PROBLEM DESCRIPTION ▸
Scan the records and identify every line in which the string "refman" occurs, then return those lines.

EXCERPTED DATA ▸

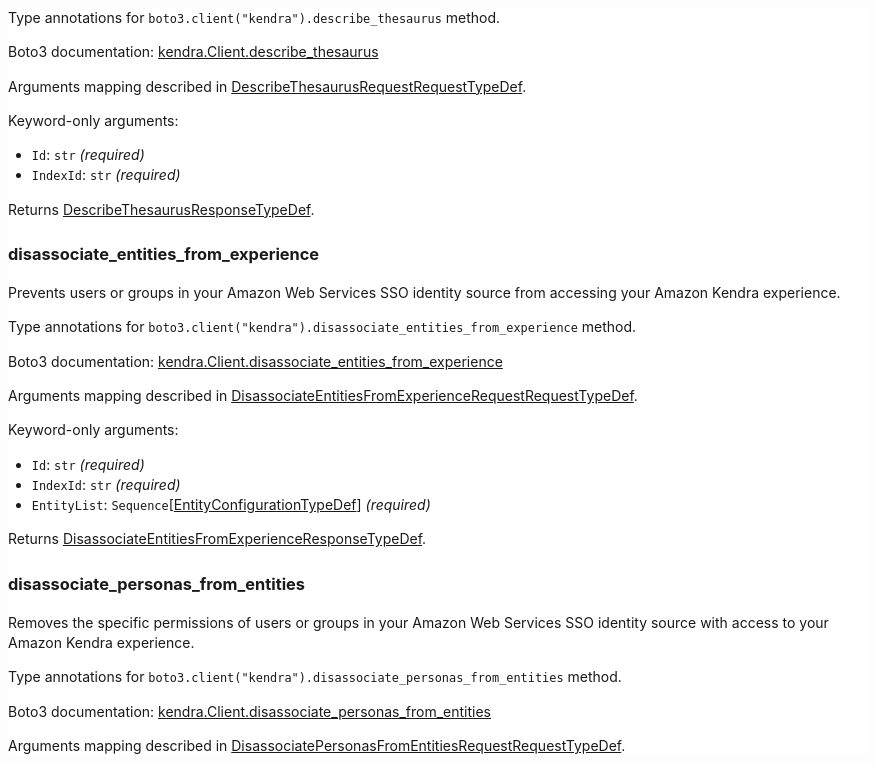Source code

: Type annotations for `boto3.client("kendra").describe_thesaurus` method.

Boto3 documentation:
[kendra.Client.describe_thesaurus](https://boto3.amazonaws.com/v1/documentation/api/latest/reference/services/kendra.html#kendra.Client.describe_thesaurus)

Arguments mapping described in
[DescribeThesaurusRequestRequestTypeDef](./type_defs.md#describethesaurusrequestrequesttypedef).

Keyword-only arguments:

- `Id`: `str` *(required)*
- `IndexId`: `str` *(required)*

Returns
[DescribeThesaurusResponseTypeDef](./type_defs.md#describethesaurusresponsetypedef).

### disassociate_entities_from_experience

Prevents users or groups in your Amazon Web Services SSO identity source from
accessing your Amazon Kendra experience.

Type annotations for
`boto3.client("kendra").disassociate_entities_from_experience` method.

Boto3 documentation:
[kendra.Client.disassociate_entities_from_experience](https://boto3.amazonaws.com/v1/documentation/api/latest/reference/services/kendra.html#kendra.Client.disassociate_entities_from_experience)

Arguments mapping described in
[DisassociateEntitiesFromExperienceRequestRequestTypeDef](./type_defs.md#disassociateentitiesfromexperiencerequestrequesttypedef).

Keyword-only arguments:

- `Id`: `str` *(required)*
- `IndexId`: `str` *(required)*
- `EntityList`:
  `Sequence`\[[EntityConfigurationTypeDef](./type_defs.md#entityconfigurationtypedef)\]
  *(required)*

Returns
[DisassociateEntitiesFromExperienceResponseTypeDef](./type_defs.md#disassociateentitiesfromexperienceresponsetypedef).

### disassociate_personas_from_entities

Removes the specific permissions of users or groups in your Amazon Web Services
SSO identity source with access to your Amazon Kendra experience.

Type annotations for
`boto3.client("kendra").disassociate_personas_from_entities` method.

Boto3 documentation:
[kendra.Client.disassociate_personas_from_entities](https://boto3.amazonaws.com/v1/documentation/api/latest/reference/services/kendra.html#kendra.Client.disassociate_personas_from_entities)

Arguments mapping described in
[DisassociatePersonasFromEntitiesRequestRequestTypeDef](./type_defs.md#disassociatepersonasfromentitiesrequestrequesttypedef).
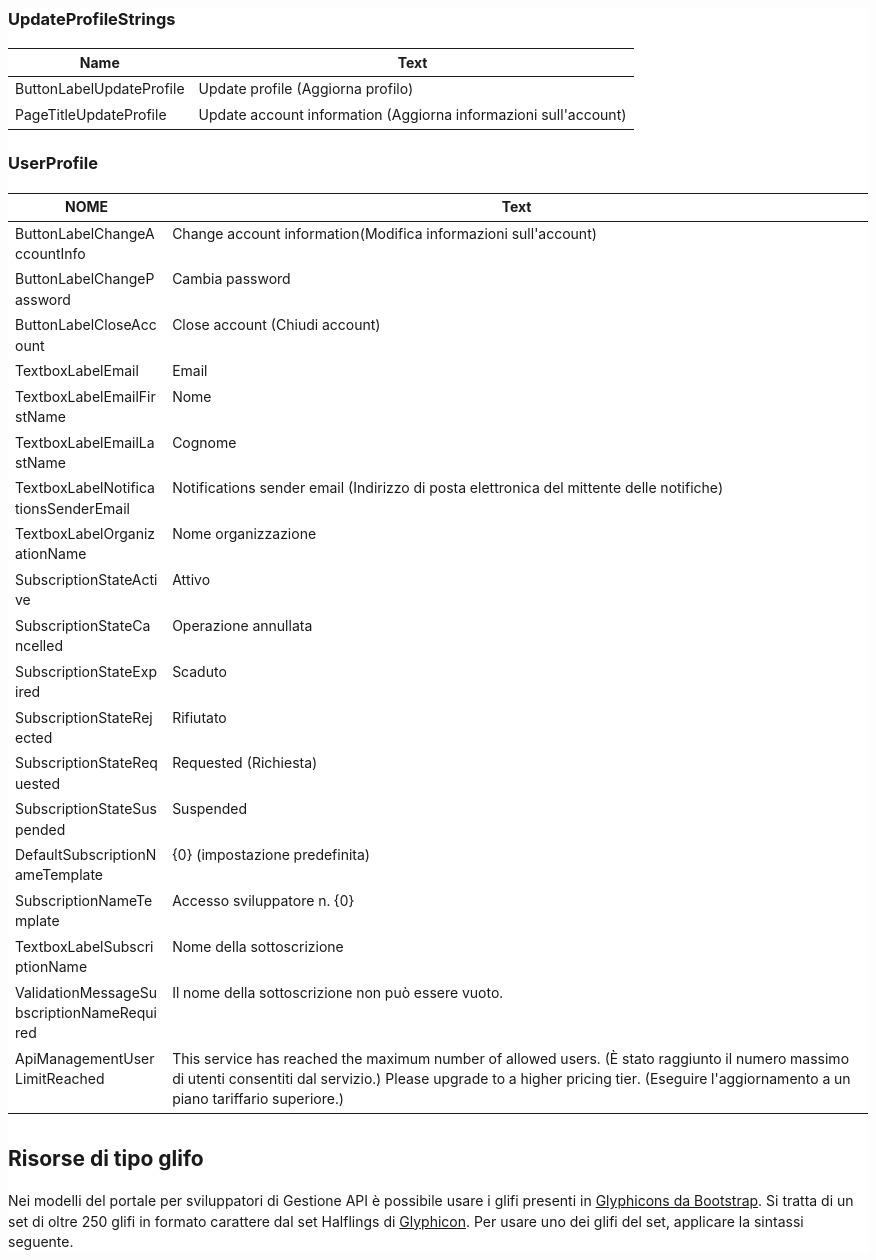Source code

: ###  <a name="UpdateProfileStrings"></a> UpdateProfileStrings  
  
|Name|Text|  
|----------|----------|  
|ButtonLabelUpdateProfile|Update profile (Aggiorna profilo)|  
|PageTitleUpdateProfile|Update account information (Aggiorna informazioni sull'account)|  
  
###  <a name="UserProfile"></a> UserProfile  
  
|NOME|Text|  
|----------|----------|  
|ButtonLabelChangeAccountInfo|Change account information(Modifica informazioni sull'account)|  
|ButtonLabelChangePassword|Cambia password|  
|ButtonLabelCloseAccount|Close account (Chiudi account)|  
|TextboxLabelEmail|Email|  
|TextboxLabelEmailFirstName|Nome|  
|TextboxLabelEmailLastName|Cognome|  
|TextboxLabelNotificationsSenderEmail|Notifications sender email (Indirizzo di posta elettronica del mittente delle notifiche)|  
|TextboxLabelOrganizationName|Nome organizzazione|  
|SubscriptionStateActive|Attivo|  
|SubscriptionStateCancelled|Operazione annullata|  
|SubscriptionStateExpired|Scaduto|  
|SubscriptionStateRejected|Rifiutato|  
|SubscriptionStateRequested|Requested (Richiesta)|  
|SubscriptionStateSuspended|Suspended|  
|DefaultSubscriptionNameTemplate|{0} (impostazione predefinita)|  
|SubscriptionNameTemplate|Accesso sviluppatore n. {0}|  
|TextboxLabelSubscriptionName|Nome della sottoscrizione|  
|ValidationMessageSubscriptionNameRequired|Il nome della sottoscrizione non può essere vuoto.|  
|ApiManagementUserLimitReached|This service has reached the maximum number of allowed users. (È stato raggiunto il numero massimo di utenti consentiti dal servizio.) Please upgrade to a higher pricing tier. (Eseguire l'aggiornamento a un piano tariffario superiore.)|  
  
##  <a name="glyphs"></a> Risorse di tipo glifo  
 Nei modelli del portale per sviluppatori di Gestione API è possibile usare i glifi presenti in [Glyphicons da Bootstrap](https://getbootstrap.com/components/#glyphicons). Si tratta di un set di oltre 250 glifi in formato carattere dal set Halflings di [Glyphicon](https://glyphicons.com/). Per usare uno dei glifi del set, applicare la sintassi seguente.  
  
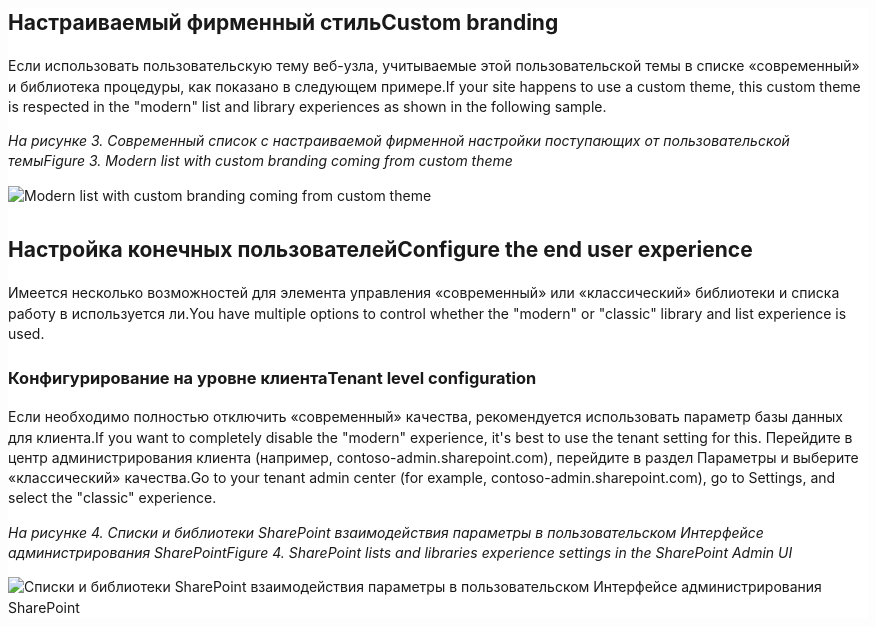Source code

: <span data-ttu-id="8bd4d-195"><a name="themingimpact"> </a></span><span class="sxs-lookup"><span data-stu-id="8bd4d-195"></span></span>
## <a name="custom-branding"></a><span data-ttu-id="8bd4d-196">Настраиваемый фирменный стиль</span><span class="sxs-lookup"><span data-stu-id="8bd4d-196">Custom branding</span></span>

<span data-ttu-id="8bd4d-197">Если использовать пользовательскую тему веб-узла, учитываемые этой пользовательской темы в списке «современный» и библиотека процедуры, как показано в следующем примере.</span><span class="sxs-lookup"><span data-stu-id="8bd4d-197">If your site happens to use a custom theme, this custom theme is respected in the "modern" list and library experiences as shown in the following sample.</span></span>

<span data-ttu-id="8bd4d-198">*На рисунке 3. Современный список с настраиваемой фирменной настройки поступающих от пользовательской темы*</span><span class="sxs-lookup"><span data-stu-id="8bd4d-198">*Figure 3. Modern list with custom branding coming from custom theme*</span></span>

<img src="media/modern-experiences/modern-list-with-custom-theme.png" alt="Modern list with custom branding coming from custom theme" width="700">

<span data-ttu-id="8bd4d-199"><a name="configuremodernlibrariesandlists"> </a></span><span class="sxs-lookup"><span data-stu-id="8bd4d-199"></span></span>
## <a name="configure-the-end-user-experience"></a><span data-ttu-id="8bd4d-200">Настройка конечных пользователей</span><span class="sxs-lookup"><span data-stu-id="8bd4d-200">Configure the end user experience</span></span>

<span data-ttu-id="8bd4d-201">Имеется несколько возможностей для элемента управления «современный» или «классический» библиотеки и списка работу в используется ли.</span><span class="sxs-lookup"><span data-stu-id="8bd4d-201">You have multiple options to control whether the "modern" or "classic" library and list experience is used.</span></span> 

### <a name="tenant-level-configuration"></a><span data-ttu-id="8bd4d-202">Конфигурирование на уровне клиента</span><span class="sxs-lookup"><span data-stu-id="8bd4d-202">Tenant level configuration</span></span>
<span data-ttu-id="8bd4d-203">Если необходимо полностью отключить «современный» качества, рекомендуется использовать параметр базы данных для клиента.</span><span class="sxs-lookup"><span data-stu-id="8bd4d-203">If you want to completely disable the "modern" experience, it's best to use the tenant setting for this.</span></span> <span data-ttu-id="8bd4d-204">Перейдите в центр администрирования клиента (например, contoso-admin.sharepoint.com), перейдите в раздел Параметры и выберите «классический» качества.</span><span class="sxs-lookup"><span data-stu-id="8bd4d-204">Go to your tenant admin center (for example, contoso-admin.sharepoint.com), go to Settings, and select the "classic" experience.</span></span>

<span data-ttu-id="8bd4d-205">*На рисунке 4. Списки и библиотеки SharePoint взаимодействия параметры в пользовательском Интерфейсе администрирования SharePoint*</span><span class="sxs-lookup"><span data-stu-id="8bd4d-205">*Figure 4. SharePoint lists and libraries experience settings in the SharePoint Admin UI*</span></span>

![Списки и библиотеки SharePoint взаимодействия параметры в пользовательском Интерфейсе администрирования SharePoint](media/modern-experiences/lists-libraries-tenant-settings.png)
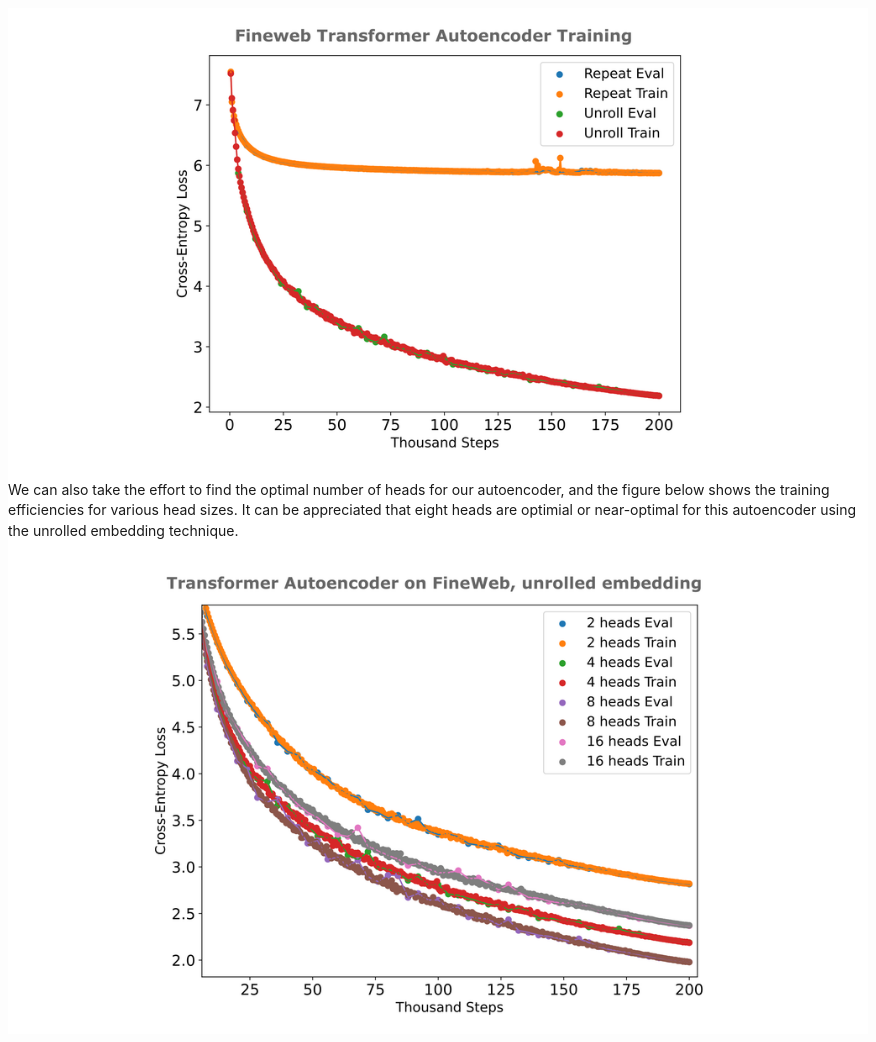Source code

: ![transformer versus mixer autoencoders](/deep-learning/repeat_vs_unroll_transformer_figure.png)

We can also take the effort to find the optimal number of heads for our autoencoder, and the figure below shows the training efficiencies for various head sizes. It can be appreciated that eight heads are optimial or near-optimal for this autoencoder using the unrolled embedding technique.

![transformer versus mixer autoencoders](/deep-learning/transformer_heads_figure.png)

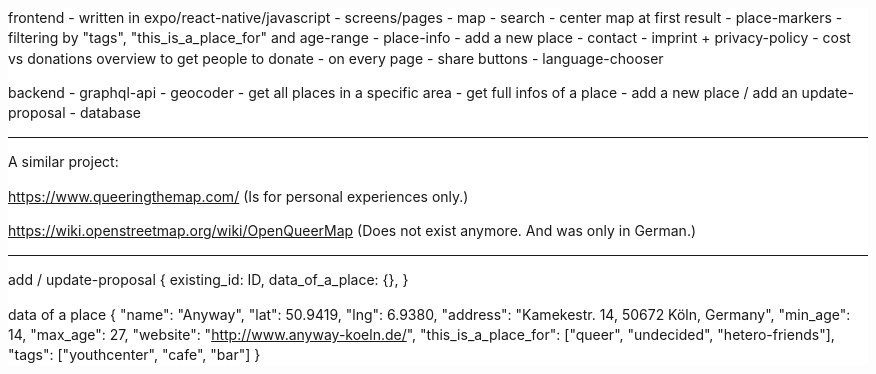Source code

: 
frontend
	- written in expo/react-native/javascript
	- screens/pages
		- map
			- search
				- center map at first result
			- place-markers
			- filtering by "tags", "this_is_a_place_for" and age-range
		- place-info
		- add a new place
		- contact
		- imprint + privacy-policy
		- cost vs donations overview to get people to donate
	- on every page
		- share buttons
		- language-chooser

backend
	- graphql-api
		- geocoder
		- get all places in a specific area
		- get full infos of a place
		- add a new place / add an update-proposal
	- database



----------------------------

A similar project:

https://www.queeringthemap.com/
(Is for personal experiences only.)

https://wiki.openstreetmap.org/wiki/OpenQueerMap
(Does not exist anymore. And was only in German.)

----------------------------

add / update-proposal {
	existing_id: ID,
	data_of_a_place: {},
}

data of a place {
	"name": "Anyway",
	"lat": 50.9419,
	"lng": 6.9380,
	"address": "Kamekestr. 14, 50672 Köln, Germany",
	"min_age": 14,
	"max_age": 27,
	"website": "http://www.anyway-koeln.de/",
	"this_is_a_place_for": ["queer", "undecided", "hetero-friends"],
	"tags": ["youthcenter", "cafe", "bar"]
}
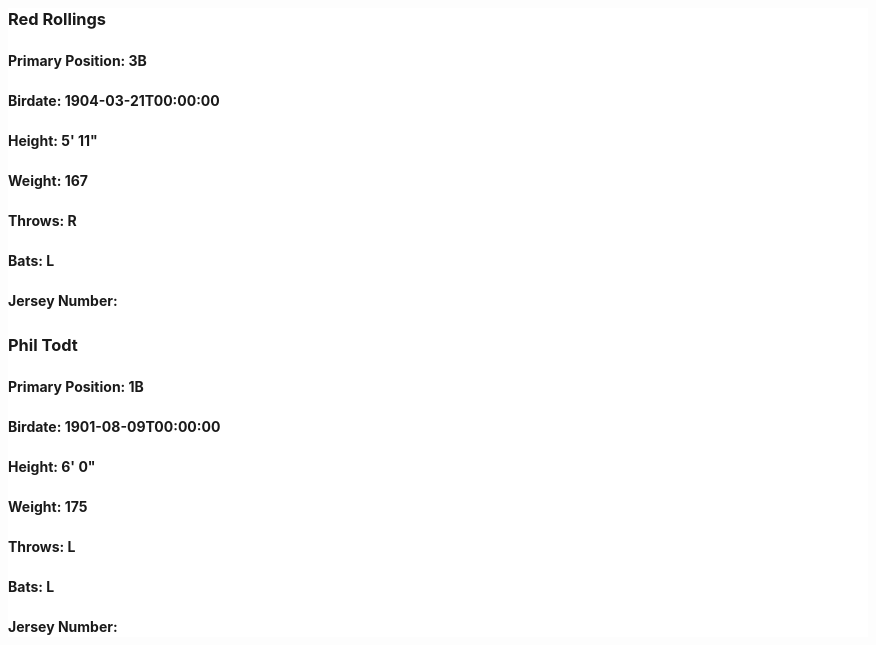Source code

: ### Red Rollings
#### Primary Position: 3B
#### Birdate: 1904-03-21T00:00:00
#### Height: 5' 11"
#### Weight: 167
#### Throws: R
#### Bats: L
#### Jersey Number: 
### Phil Todt
#### Primary Position: 1B
#### Birdate: 1901-08-09T00:00:00
#### Height: 6' 0"
#### Weight: 175
#### Throws: L
#### Bats: L
#### Jersey Number: 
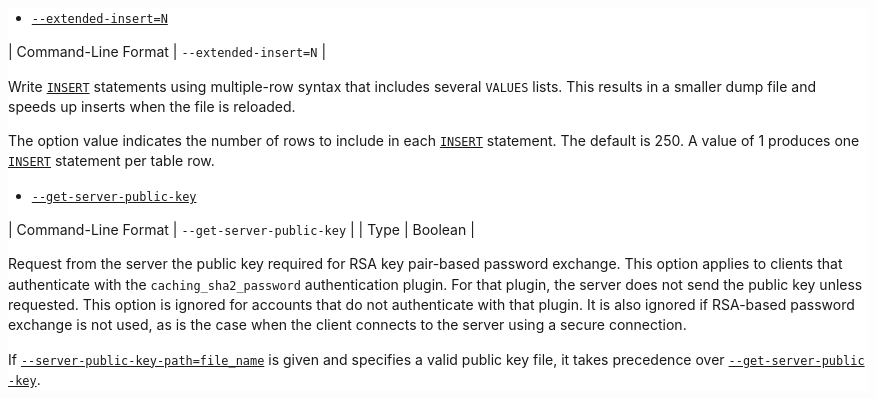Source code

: 
- [`--extended-insert=N`](https://dev.mysql.com/doc/refman/8.0/en/mysqlpump.html#option_mysqlpump_extended-insert)




| Command-Line Format | `--extended-insert=N` |




Write [`INSERT`](https://dev.mysql.com/doc/refman/8.0/en/insert.html "15.2.7 INSERT Statement") statements using
multiple-row syntax that includes several
`VALUES` lists. This results in a smaller
dump file and speeds up inserts when the file is reloaded.



The option value indicates the number of rows to include in
each [`INSERT`](https://dev.mysql.com/doc/refman/8.0/en/insert.html "15.2.7 INSERT Statement") statement. The
default is 250. A value of 1 produces one
[`INSERT`](https://dev.mysql.com/doc/refman/8.0/en/insert.html "15.2.7 INSERT Statement") statement per table
row.


- [`--get-server-public-key`](https://dev.mysql.com/doc/refman/8.0/en/mysqlpump.html#option_mysqlpump_get-server-public-key)




| Command-Line Format | `--get-server-public-key` |
| Type | Boolean |




Request from the server the public key required for RSA key
pair-based password exchange. This option applies to clients
that authenticate with the
`caching_sha2_password` authentication
plugin. For that plugin, the server does not send the public
key unless requested. This option is ignored for accounts
that do not authenticate with that plugin. It is also
ignored if RSA-based password exchange is not used, as is
the case when the client connects to the server using a
secure connection.



If
[`--server-public-key-path=file_name`](https://dev.mysql.com/doc/refman/8.0/en/mysqlpump.html#option_mysqlpump_server-public-key-path)
is given and specifies a valid public key file, it takes
precedence over
[`--get-server-public-key`](https://dev.mysql.com/doc/refman/8.0/en/mysqlpump.html#option_mysqlpump_get-server-public-key).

RESULT OF THIS EXERCISE ▸
- [`--extended-insert=N`](https://dev.mysql.com/doc/refman/8.0/en/mysqlpump.html#option_mysqlpump_extended-insert)
Write [`INSERT`](https://dev.mysql.com/doc/refman/8.0/en/insert.html "15.2.7 INSERT Statement") statements using
each [`INSERT`](https://dev.mysql.com/doc/refman/8.0/en/insert.html "15.2.7 INSERT Statement") statement. The
[`INSERT`](https://dev.mysql.com/doc/refman/8.0/en/insert.html "15.2.7 INSERT Statement") statement per table
- [`--get-server-public-key`](https://dev.mysql.com/doc/refman/8.0/en/mysqlpump.html#option_mysqlpump_get-server-public-key)
[`--server-public-key-path=file_name`](https://dev.mysql.com/doc/refman/8.0/en/mysqlpump.html#option_mysqlpump_server-public-key-path)
[`--get-server-public-key`](https://dev.mysql.com/doc/refman/8.0/en/mysqlpump.html#option_mysqlpump_get-server-public-key).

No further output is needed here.